◆ **What to do**:
1. From the post about the neural net, return the passage that begins at the words "Below is a section" and stops after the words "has 10 neurons.".
2. Answer these questions using the post about the neural net:
(a) Whose book is the writer following?
(b) How many images are in the test data set?
(c) How many neurons does each hidden layer have?
=== Provided text ===
Below is a section of Matlab code from a neural net I’m trying to write. It’s my first attempt at anything related to machine learning. I’m following along with Michael Nielson’s book here: http://neuralnetworksanddeeplearning.com/chap2.html
I’m loading a set of 60000 28×28 grayscale images of handwritten digits with labels and am trying to train this neural net to identify them. There is also a test data set of 10000 images. The network has 784 input neurons (28^2), two hidden layers each with 16 neurons, and the output layer has 10 neurons.
=== Excerpted data ===
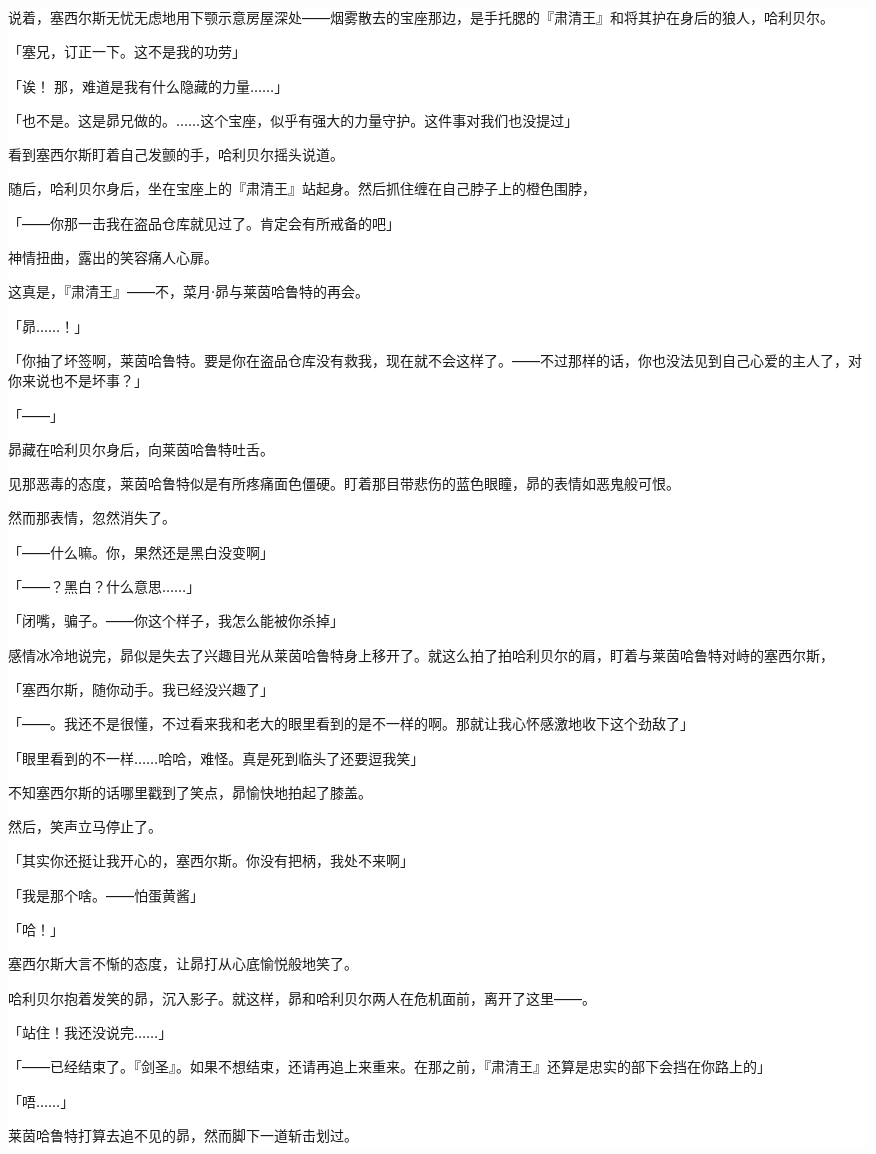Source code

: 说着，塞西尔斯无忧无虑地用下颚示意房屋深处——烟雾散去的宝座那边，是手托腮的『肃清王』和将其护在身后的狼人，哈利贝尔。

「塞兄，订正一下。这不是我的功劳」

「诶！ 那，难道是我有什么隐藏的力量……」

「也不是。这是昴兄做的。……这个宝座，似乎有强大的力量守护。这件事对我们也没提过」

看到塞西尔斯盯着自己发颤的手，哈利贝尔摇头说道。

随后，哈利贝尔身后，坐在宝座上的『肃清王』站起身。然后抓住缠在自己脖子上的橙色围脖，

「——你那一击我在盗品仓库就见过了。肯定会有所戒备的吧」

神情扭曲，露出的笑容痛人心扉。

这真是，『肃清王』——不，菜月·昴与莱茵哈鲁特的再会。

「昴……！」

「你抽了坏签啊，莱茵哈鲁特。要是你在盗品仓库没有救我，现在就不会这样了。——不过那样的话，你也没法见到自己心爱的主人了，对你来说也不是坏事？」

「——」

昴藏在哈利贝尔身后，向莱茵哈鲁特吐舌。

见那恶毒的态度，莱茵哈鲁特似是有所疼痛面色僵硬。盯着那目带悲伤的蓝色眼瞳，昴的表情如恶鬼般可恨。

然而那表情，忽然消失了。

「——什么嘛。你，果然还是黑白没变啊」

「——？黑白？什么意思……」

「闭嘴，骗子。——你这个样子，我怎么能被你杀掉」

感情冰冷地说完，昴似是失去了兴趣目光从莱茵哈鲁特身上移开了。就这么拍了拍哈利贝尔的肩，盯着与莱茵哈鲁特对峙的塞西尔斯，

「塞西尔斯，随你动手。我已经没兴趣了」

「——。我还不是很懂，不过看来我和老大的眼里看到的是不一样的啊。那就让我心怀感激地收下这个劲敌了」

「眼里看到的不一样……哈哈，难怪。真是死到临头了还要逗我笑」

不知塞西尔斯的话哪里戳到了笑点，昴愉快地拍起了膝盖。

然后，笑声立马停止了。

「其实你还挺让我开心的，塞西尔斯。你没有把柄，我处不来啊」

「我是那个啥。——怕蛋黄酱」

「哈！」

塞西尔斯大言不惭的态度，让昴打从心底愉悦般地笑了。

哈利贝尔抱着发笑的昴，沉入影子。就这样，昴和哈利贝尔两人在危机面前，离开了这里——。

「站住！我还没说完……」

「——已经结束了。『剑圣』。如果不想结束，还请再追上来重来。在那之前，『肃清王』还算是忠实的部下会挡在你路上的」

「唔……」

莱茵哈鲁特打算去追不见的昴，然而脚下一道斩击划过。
===
=== Excerpted data ===
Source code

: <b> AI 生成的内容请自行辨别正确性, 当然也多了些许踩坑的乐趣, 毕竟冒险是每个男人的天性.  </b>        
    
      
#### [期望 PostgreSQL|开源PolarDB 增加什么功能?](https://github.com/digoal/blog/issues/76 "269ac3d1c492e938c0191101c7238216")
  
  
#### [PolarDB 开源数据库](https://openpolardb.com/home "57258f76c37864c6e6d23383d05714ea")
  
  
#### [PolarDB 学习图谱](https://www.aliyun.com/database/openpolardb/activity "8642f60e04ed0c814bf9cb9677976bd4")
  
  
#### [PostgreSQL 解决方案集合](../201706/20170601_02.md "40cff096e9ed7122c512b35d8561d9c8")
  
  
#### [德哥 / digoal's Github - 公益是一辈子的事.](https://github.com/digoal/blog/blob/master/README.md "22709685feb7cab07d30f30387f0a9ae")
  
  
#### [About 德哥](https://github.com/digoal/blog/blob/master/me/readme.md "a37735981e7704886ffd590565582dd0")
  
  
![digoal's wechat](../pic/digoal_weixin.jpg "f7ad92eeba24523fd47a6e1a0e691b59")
===
=== Excerpted data ===
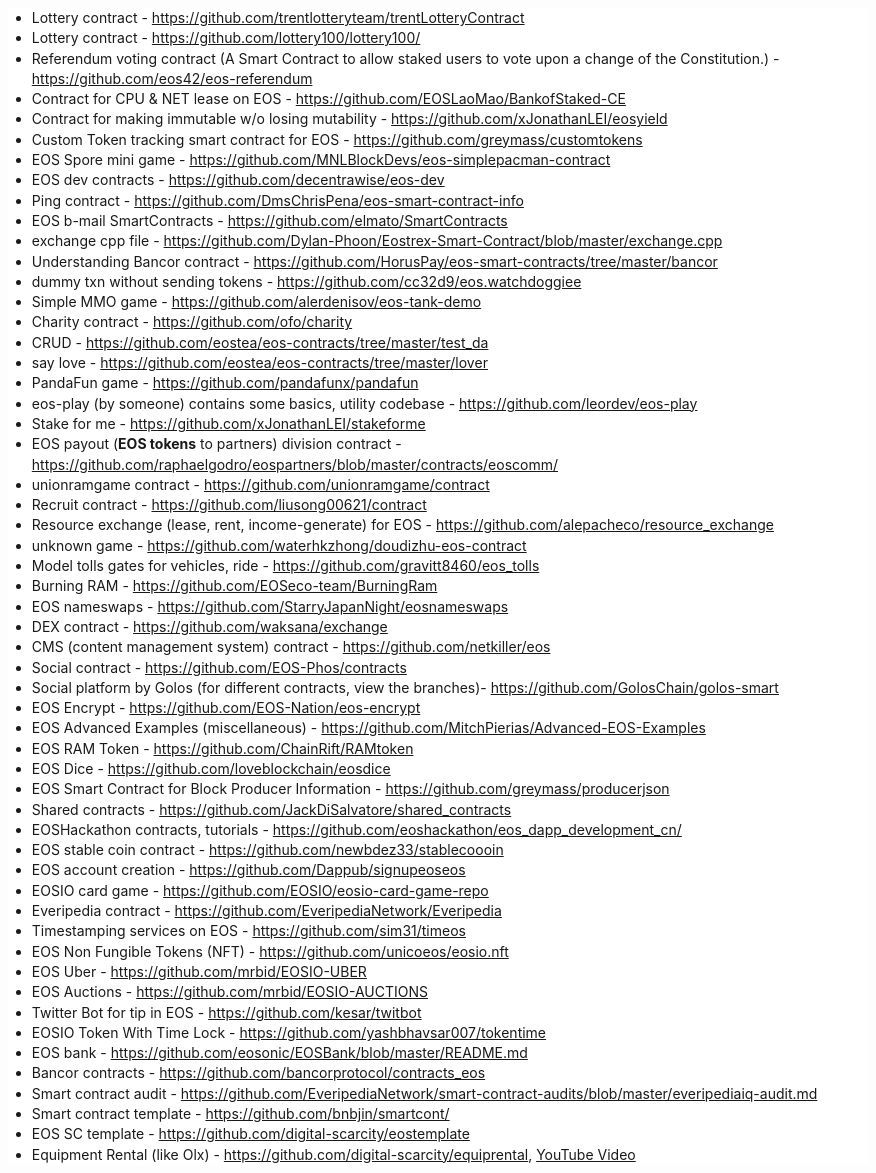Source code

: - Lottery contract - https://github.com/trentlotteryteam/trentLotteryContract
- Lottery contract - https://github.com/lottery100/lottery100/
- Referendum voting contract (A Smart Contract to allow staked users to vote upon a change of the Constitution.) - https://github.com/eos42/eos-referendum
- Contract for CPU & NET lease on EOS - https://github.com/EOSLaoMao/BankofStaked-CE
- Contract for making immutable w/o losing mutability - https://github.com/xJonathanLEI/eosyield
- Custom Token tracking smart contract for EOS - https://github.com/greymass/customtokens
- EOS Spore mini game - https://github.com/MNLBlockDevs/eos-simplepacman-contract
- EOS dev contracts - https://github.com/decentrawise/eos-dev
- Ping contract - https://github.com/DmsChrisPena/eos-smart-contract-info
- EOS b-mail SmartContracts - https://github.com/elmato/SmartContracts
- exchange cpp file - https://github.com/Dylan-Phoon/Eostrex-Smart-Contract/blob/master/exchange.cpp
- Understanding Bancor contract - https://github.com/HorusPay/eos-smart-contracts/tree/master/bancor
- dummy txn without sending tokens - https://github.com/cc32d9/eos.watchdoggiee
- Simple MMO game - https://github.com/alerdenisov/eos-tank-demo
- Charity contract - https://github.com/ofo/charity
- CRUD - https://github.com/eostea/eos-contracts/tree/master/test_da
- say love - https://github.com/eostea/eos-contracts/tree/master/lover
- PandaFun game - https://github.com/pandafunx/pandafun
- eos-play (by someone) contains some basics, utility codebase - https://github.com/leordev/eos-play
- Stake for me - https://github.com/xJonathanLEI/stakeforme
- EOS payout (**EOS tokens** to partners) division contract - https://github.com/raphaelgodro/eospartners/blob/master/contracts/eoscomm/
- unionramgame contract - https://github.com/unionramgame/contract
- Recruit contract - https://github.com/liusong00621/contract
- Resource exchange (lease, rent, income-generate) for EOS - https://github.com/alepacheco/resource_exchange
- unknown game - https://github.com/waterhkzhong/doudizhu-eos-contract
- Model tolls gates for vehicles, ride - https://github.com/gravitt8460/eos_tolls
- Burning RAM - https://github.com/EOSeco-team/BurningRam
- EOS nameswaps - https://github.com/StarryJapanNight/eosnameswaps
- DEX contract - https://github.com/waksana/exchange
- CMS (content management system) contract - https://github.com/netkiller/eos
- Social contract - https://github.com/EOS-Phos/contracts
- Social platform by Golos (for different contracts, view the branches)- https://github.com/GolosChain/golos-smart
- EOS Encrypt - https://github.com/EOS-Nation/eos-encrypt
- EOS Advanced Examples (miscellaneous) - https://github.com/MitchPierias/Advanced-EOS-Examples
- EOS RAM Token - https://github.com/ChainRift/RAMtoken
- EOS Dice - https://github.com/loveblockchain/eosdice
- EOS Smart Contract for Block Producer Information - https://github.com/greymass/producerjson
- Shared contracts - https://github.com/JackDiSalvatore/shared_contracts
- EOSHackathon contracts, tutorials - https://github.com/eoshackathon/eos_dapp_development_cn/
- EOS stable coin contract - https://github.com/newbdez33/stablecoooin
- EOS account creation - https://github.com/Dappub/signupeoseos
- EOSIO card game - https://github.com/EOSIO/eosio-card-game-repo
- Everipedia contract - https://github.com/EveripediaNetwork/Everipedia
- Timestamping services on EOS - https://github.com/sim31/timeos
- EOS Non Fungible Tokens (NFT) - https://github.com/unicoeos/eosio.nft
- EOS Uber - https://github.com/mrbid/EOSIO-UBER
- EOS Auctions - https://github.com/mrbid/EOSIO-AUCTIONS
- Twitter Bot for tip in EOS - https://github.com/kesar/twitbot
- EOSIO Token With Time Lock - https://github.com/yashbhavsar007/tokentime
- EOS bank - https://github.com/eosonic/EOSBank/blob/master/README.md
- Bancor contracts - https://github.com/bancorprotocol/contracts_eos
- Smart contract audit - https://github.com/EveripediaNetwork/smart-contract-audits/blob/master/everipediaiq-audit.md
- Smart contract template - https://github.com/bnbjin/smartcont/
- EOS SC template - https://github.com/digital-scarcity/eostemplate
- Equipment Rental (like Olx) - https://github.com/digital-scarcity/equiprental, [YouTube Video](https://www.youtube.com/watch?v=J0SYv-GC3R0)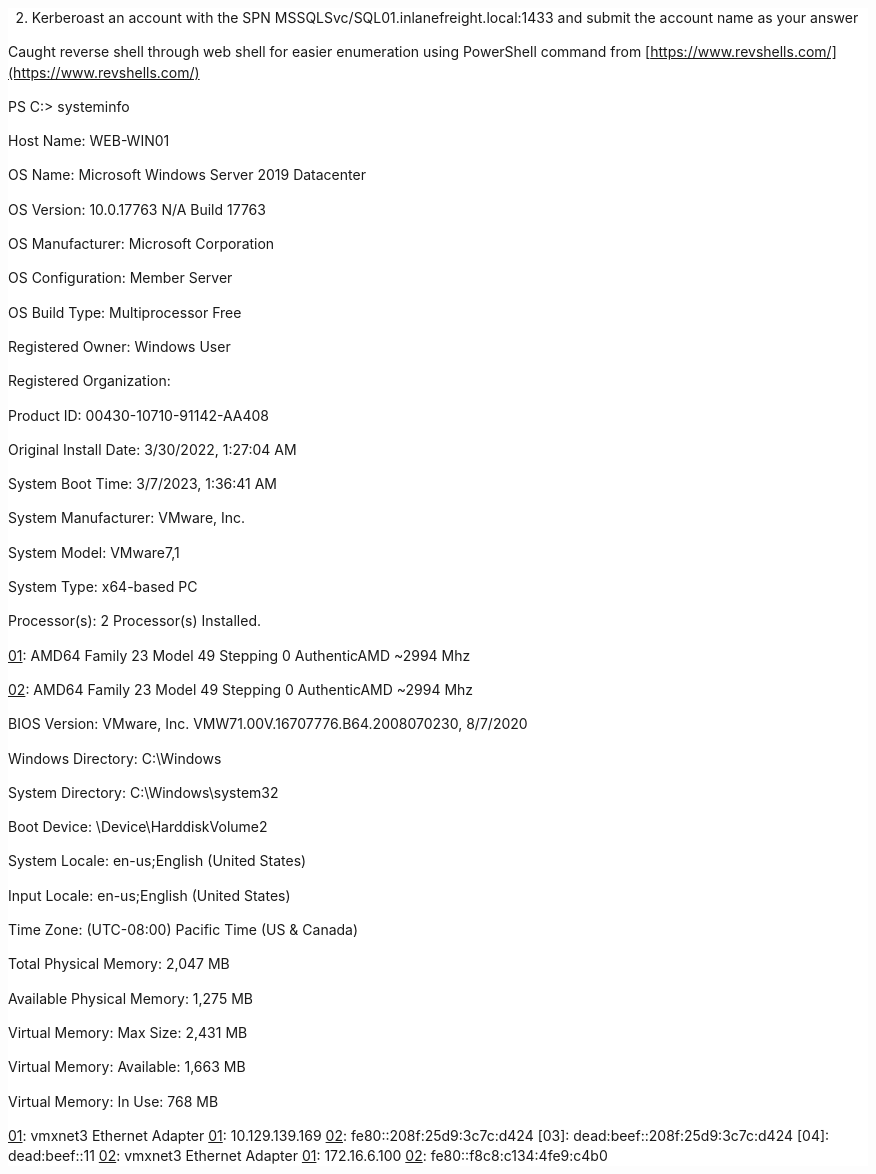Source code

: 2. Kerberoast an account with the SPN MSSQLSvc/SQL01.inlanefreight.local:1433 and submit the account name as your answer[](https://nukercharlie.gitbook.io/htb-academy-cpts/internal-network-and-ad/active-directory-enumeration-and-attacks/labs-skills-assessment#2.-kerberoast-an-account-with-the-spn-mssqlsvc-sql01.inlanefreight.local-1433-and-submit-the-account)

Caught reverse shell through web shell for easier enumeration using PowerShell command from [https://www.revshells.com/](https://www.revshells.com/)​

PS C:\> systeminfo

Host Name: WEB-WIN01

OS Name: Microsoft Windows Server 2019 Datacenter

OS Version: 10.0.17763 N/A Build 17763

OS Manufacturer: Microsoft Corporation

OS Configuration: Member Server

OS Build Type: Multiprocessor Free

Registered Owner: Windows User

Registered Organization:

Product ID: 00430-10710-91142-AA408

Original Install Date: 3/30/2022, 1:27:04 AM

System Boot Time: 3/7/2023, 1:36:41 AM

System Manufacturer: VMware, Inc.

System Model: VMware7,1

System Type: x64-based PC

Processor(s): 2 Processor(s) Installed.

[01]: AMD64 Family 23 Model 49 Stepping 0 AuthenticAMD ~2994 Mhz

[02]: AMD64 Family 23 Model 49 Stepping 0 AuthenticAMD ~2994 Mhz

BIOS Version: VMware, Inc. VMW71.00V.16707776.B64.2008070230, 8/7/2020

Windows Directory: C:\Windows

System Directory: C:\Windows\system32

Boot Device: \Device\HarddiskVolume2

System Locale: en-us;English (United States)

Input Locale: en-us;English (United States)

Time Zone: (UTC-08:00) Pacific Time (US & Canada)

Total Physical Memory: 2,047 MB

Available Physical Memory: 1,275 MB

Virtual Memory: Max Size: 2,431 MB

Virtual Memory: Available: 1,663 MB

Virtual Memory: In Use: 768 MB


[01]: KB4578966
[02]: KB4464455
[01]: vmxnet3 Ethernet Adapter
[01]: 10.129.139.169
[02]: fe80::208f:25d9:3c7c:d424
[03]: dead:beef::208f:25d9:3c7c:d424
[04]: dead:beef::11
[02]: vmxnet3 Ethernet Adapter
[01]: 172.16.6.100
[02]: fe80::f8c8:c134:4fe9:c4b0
===
◆ **Completed exercise**:
1.
Below is a section of Matlab code from a neural net I’m trying to write. It’s my first attempt at anything related to machine learning. I’m following along with Michael Nielson’s book here: http://neuralnetworksanddeeplearning.com/chap2.html
I’m loading a set of 60000 28×28 grayscale images of handwritten digits with labels and am trying to train this neural net to identify them. There is also a test data set of 10000 images. The network has 784 input neurons (28^2), two hidden layers each with 16 neurons, and the output layer has 10 neurons.

2.
(a) Michael Nielson's
(b) 10000
(c) 16